Elenco fornito:
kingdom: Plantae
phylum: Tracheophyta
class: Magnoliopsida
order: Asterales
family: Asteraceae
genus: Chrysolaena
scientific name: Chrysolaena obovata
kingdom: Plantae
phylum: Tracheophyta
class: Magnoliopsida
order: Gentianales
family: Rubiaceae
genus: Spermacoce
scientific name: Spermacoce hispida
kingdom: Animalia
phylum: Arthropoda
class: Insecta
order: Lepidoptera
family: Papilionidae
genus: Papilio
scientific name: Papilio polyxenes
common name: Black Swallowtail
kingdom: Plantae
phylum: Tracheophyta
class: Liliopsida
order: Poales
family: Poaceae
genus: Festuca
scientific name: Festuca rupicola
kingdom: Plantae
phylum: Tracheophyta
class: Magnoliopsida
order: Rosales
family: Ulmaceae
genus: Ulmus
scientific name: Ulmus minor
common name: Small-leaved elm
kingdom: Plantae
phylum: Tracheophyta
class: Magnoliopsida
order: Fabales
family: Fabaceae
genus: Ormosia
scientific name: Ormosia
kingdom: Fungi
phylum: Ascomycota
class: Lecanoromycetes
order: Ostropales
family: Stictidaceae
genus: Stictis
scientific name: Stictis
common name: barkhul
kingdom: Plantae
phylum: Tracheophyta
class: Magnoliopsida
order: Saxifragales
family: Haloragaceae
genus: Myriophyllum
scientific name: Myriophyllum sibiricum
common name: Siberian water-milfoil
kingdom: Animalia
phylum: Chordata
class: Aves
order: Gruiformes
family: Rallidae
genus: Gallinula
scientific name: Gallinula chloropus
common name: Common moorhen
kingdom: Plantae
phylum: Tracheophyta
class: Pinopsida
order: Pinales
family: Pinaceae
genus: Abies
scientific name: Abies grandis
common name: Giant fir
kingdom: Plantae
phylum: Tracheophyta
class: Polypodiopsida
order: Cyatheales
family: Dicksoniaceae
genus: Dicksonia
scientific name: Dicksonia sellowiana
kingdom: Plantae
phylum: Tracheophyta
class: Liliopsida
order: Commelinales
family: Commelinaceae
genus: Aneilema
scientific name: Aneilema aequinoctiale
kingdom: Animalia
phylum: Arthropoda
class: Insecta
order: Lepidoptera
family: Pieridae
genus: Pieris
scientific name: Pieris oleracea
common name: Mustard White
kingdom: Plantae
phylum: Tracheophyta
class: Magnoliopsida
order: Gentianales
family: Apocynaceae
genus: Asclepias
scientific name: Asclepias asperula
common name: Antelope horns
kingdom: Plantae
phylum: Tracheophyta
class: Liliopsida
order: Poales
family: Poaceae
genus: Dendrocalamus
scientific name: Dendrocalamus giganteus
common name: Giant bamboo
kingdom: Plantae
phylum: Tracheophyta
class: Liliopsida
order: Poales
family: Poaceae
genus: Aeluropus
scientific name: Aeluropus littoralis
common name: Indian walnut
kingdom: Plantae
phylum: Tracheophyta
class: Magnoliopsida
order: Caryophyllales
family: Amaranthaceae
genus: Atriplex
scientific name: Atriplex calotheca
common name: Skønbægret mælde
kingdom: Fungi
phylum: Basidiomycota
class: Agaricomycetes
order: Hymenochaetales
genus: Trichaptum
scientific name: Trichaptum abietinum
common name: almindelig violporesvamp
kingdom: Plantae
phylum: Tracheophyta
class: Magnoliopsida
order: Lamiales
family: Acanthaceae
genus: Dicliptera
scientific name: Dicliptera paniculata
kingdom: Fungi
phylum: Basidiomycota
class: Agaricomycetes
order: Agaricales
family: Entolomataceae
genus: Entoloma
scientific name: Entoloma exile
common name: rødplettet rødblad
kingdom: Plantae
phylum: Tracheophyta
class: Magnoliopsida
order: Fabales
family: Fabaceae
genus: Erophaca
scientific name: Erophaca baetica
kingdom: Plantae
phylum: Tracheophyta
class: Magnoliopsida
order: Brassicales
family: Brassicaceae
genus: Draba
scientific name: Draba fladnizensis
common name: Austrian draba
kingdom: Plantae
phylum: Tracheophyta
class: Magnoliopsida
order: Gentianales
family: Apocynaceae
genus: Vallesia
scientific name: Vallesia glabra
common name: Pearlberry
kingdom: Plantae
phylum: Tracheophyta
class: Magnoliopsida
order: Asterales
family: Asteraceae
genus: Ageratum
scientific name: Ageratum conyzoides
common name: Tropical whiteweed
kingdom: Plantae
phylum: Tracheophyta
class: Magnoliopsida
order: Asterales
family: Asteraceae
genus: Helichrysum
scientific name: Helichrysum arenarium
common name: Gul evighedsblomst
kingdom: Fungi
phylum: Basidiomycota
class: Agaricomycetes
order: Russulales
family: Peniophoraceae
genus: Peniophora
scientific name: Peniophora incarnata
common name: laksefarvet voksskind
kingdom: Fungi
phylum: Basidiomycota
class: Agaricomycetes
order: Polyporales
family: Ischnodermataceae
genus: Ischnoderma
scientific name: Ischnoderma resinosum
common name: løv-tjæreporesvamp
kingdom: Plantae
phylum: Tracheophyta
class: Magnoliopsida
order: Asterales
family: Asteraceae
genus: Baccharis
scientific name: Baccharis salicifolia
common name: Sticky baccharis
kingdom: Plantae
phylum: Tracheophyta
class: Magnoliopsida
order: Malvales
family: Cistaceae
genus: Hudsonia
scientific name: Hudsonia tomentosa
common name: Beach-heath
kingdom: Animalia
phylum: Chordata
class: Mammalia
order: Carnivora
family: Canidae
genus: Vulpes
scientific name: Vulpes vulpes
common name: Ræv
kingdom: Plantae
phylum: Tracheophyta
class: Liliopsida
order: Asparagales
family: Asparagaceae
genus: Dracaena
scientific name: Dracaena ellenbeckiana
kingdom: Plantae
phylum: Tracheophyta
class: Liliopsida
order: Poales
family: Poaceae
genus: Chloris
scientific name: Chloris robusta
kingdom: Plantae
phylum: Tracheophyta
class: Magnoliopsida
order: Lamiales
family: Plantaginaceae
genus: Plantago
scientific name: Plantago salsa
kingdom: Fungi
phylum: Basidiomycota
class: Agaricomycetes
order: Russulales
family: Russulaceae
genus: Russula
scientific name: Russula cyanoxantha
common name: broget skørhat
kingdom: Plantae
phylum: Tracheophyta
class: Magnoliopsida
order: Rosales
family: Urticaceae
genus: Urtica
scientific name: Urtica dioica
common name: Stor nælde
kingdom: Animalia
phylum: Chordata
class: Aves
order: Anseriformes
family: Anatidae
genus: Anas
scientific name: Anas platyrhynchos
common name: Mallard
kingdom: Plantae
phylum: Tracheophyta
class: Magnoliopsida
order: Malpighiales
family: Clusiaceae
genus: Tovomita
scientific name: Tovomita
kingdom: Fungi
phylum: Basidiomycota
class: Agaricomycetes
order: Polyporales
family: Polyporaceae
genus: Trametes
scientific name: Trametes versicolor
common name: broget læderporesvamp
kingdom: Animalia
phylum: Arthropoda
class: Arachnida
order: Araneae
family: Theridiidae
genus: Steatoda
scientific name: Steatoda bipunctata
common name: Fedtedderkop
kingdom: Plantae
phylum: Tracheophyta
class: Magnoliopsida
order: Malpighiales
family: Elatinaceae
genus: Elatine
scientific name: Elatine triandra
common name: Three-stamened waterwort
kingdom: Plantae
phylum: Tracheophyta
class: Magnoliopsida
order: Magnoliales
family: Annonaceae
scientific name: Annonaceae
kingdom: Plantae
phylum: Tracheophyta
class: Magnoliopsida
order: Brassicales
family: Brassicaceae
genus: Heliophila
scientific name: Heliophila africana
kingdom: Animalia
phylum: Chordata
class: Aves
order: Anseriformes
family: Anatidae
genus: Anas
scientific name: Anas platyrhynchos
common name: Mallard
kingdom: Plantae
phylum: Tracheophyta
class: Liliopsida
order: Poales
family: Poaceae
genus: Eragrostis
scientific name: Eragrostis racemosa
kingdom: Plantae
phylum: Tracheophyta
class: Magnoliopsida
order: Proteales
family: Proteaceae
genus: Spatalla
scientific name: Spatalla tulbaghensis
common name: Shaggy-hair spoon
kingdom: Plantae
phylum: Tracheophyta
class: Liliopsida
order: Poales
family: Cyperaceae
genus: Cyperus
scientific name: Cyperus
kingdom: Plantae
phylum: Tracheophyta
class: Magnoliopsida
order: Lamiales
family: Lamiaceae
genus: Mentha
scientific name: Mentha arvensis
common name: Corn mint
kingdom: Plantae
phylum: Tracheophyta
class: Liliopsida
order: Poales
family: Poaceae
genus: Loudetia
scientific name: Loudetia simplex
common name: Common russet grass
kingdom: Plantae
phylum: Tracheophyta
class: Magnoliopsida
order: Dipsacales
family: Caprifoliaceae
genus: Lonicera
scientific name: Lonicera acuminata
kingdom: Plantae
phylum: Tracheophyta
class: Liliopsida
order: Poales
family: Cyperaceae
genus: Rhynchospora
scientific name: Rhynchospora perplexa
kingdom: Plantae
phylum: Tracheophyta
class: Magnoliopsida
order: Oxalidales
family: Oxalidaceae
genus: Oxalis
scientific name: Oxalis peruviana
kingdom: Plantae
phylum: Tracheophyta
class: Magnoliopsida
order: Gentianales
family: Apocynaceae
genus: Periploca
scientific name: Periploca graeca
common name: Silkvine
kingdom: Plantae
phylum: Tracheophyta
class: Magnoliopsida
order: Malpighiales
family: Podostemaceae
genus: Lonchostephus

Il tuo obiettivo:
Riscrivi in CSV a due colonne, «campo» e «valore», l'elenco dall'inizio fino alla riga con "genus: Papilio", inclusa. Metti una riga CSV per ogni riga dell'elenco, con ciascun testo in un campo tra virgolette e gli a capo sostituiti da spazi.

Risposta completa:
campo,valore
"kingdom:","Plantae"
"phylum:","Tracheophyta"
"class:","Magnoliopsida"
"order:","Asterales"
"family:","Asteraceae"
"genus:","Chrysolaena"
"scientific name:","Chrysolaena obovata"
"kingdom:","Plantae"
"phylum:","Tracheophyta"
"class:","Magnoliopsida"
"order:","Gentianales"
"family:","Rubiaceae"
"genus:","Spermacoce"
"scientific name:","Spermacoce hispida"
"kingdom:","Animalia"
"phylum:","Arthropoda"
"class:","Insecta"
"order:","Lepidoptera"
"family:","Papilionidae"
"genus:","Papilio"